The default compiler list is now revamped, and shorter.
Internals
There is now a unified internal API for 2-input sorting.
This API has the following interchangeable implementations:
int32_minmax.c
(portable);
int32_minmax_x86.c
(using cmovg
in assembly);
presumably more later.
These implementations are now shared by the higher-level sorting code.
Verification
verifymany
now prints a "verified
" line for each successful verification.
Verification is now flexible enough
to handle the portable
implementations,
at least compiled on amd64
with typical compiler options.
Internally,
Z3 is no longer asked
to simplify symbolic expressions.
All necessary simplifications
are handled by peephole optimizations
(in djbsort's minmax
,
or in patches from djbsort to angr's claripy).

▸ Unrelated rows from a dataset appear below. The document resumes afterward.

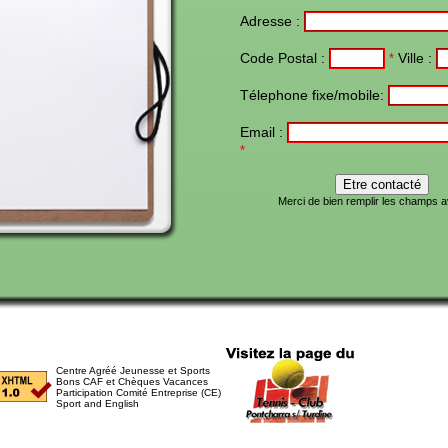
Adresse :
Code Postal :
Ville :
*
Télephone fixe/mobile:
Email :
*
Merci de bien remplir les champs ave
Centre Agréé Jeunesse et Sports
Bons CAF et Chèques Vacances
Participation Comité Entreprise (CE)
Sport and English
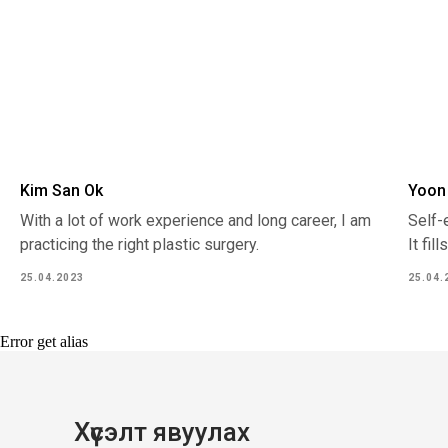
Kim San Ok
Yoon
With a lot of work experience and long career, I am
Self-
practicing the right plastic surgery.
It fil
25.04.2023
25.04.
Error get alias
Хүсэлт явуулах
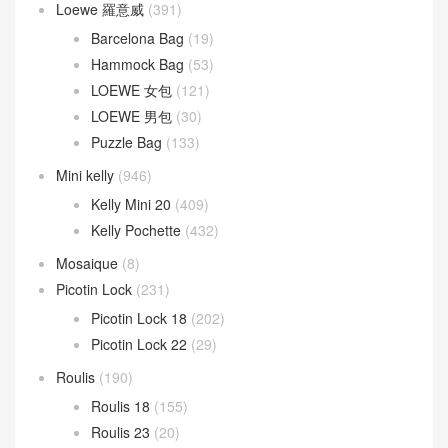
Loewe 羅意威
(391)
Barcelona Bag
(19)
Hammock Bag
(53)
LOEWE 女包
(121)
LOEWE 男包
(30)
Puzzle Bag
(133)
Mini kelly
(946)
Kelly Mini 20
(409)
Kelly Pochette
(432)
Mosaique
(8)
Picotin Lock
(231)
Picotin Lock 18
(202)
Picotin Lock 22
(29)
Roulis
(190)
Roulis 18
(155)
Roulis 23
(20)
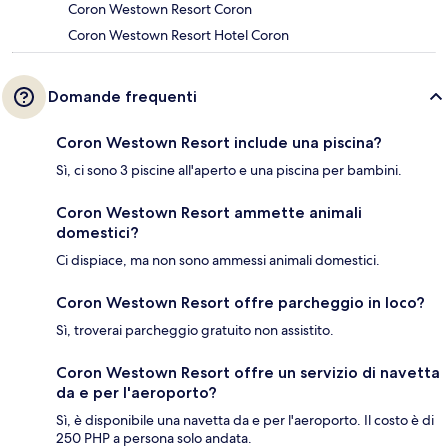
Coron Westown Resort Coron
Coron Westown Resort Hotel Coron
Domande frequenti
Coron Westown Resort include una piscina?
Sì, ci sono 3 piscine all'aperto e una piscina per bambini.
Coron Westown Resort ammette animali
domestici?
Ci dispiace, ma non sono ammessi animali domestici.
Coron Westown Resort offre parcheggio in loco?
Sì, troverai parcheggio gratuito non assistito.
Coron Westown Resort offre un servizio di navetta
da e per l'aeroporto?
Sì, è disponibile una navetta da e per l'aeroporto. Il costo è di
250 PHP a persona solo andata.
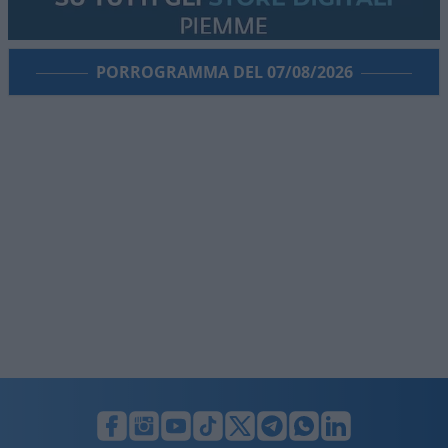
PORROGRAMMA DEL 07/08/2026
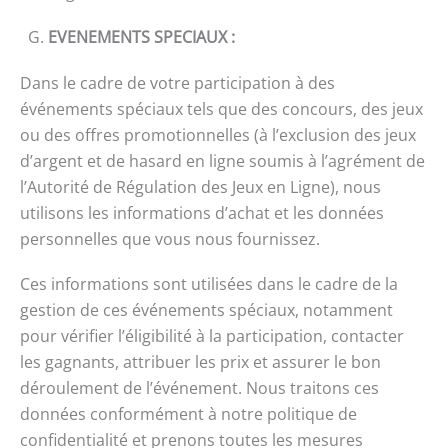
G.
EVENEMENTS SPECIAUX
:
Dans le cadre de votre participation à des
événements spéciaux tels que des concours, des jeux
ou des offres promotionnelles (à l’exclusion des jeux
d’argent et de hasard en ligne soumis à l’agrément de
l’Autorité de Régulation des Jeux en Ligne), nous
utilisons les informations d’achat et les données
personnelles que vous nous fournissez.
Ces informations sont utilisées dans le cadre de la
gestion de ces événements spéciaux, notamment
pour vérifier l’éligibilité à la participation, contacter
les gagnants, attribuer les prix et assurer le bon
déroulement de l’événement. Nous traitons ces
données conformément à notre politique de
confidentialité et prenons toutes les mesures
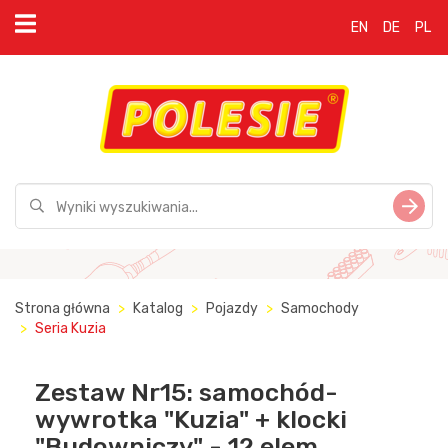
EN
DE
PL
Strona główna
Katalog
Pojazdy
Samochody
Seria Kuzia
Zestaw Nr15: samochód-
wywrotka "Kuzia" + klocki
"Budowniczy" - 12 elem.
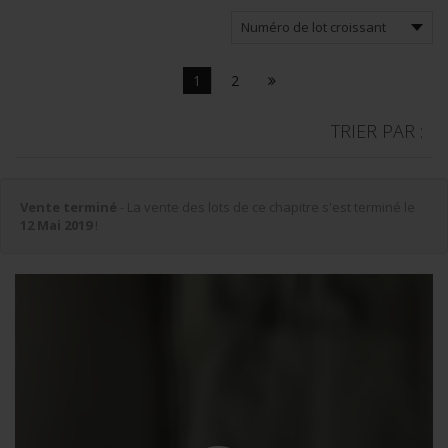
1
2
TRIER PAR :
Vente terminé
- La vente des lots de ce chapitre s'est terminé le
12 Mai 2019
!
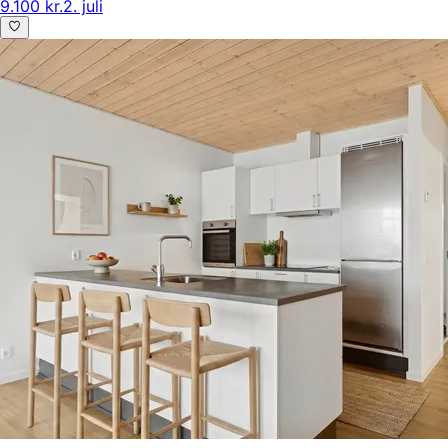
9.100 kr.
2. juli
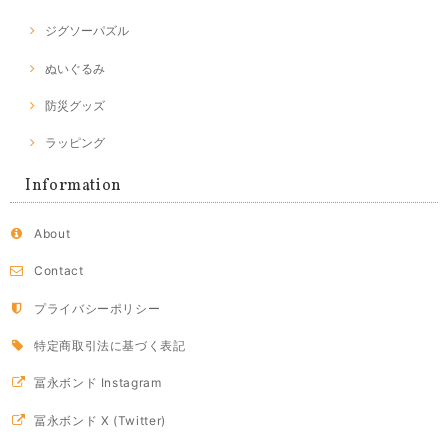
ジグソーパズル
ぬいぐるみ
防災グッズ
ラッピング
Information
About
Contact
プライバシーポリシー
特定商取引法に基づく表記
冨永ボンド Instagram
冨永ボンド X (Twitter)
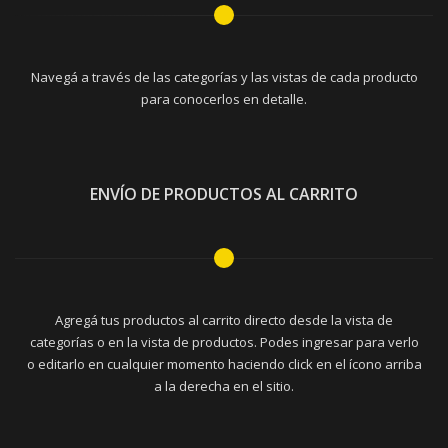
Navegá a través de las categorías y las vistas de cada producto
para conocerlos en detalle.
ENVÍO DE PRODUCTOS AL CARRITO
Agregá tus productos al carrito directo desde la vista de
categorías o en la vista de productos. Podes ingresar para verlo
o editarlo en cualquier momento haciendo click en el ícono arriba
a la derecha en el sitio.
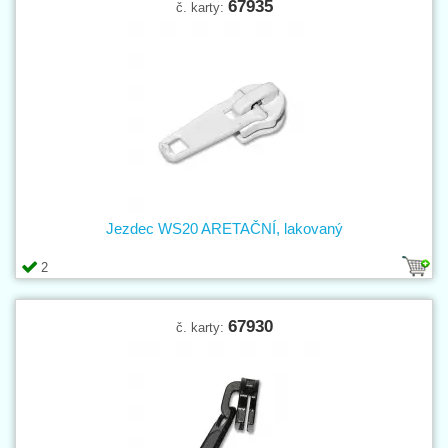
67935
č. karty:
Jezdec WS20 ARETAČNÍ, lakovaný
2
67930
č. karty:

Added peephole optimizations in minmax
:
If(c,constbit1,constbit0)
⇒ c
;
xor(c,constbit1)
⇒ invert(c)
;
equal(c,bit0)
⇒ invert(c)
;
invert(invert(c))
⇒ c
.
More operations supported in input DSL
for minmax
and tryinput
:
xor
; or
; and
;
add
; sub
; mul
;
equal
;
signedlt
;
signedrshift
;
any number of inputs to concatenation.
Reduced redundancy in minmax
input grammar.
Some work on cleaning up DSL syntax.
Version 20180710: browse djbsort-20180710.tar.gz
Original release.
Version: This is version 2019.05.16 of the "Changes" web page.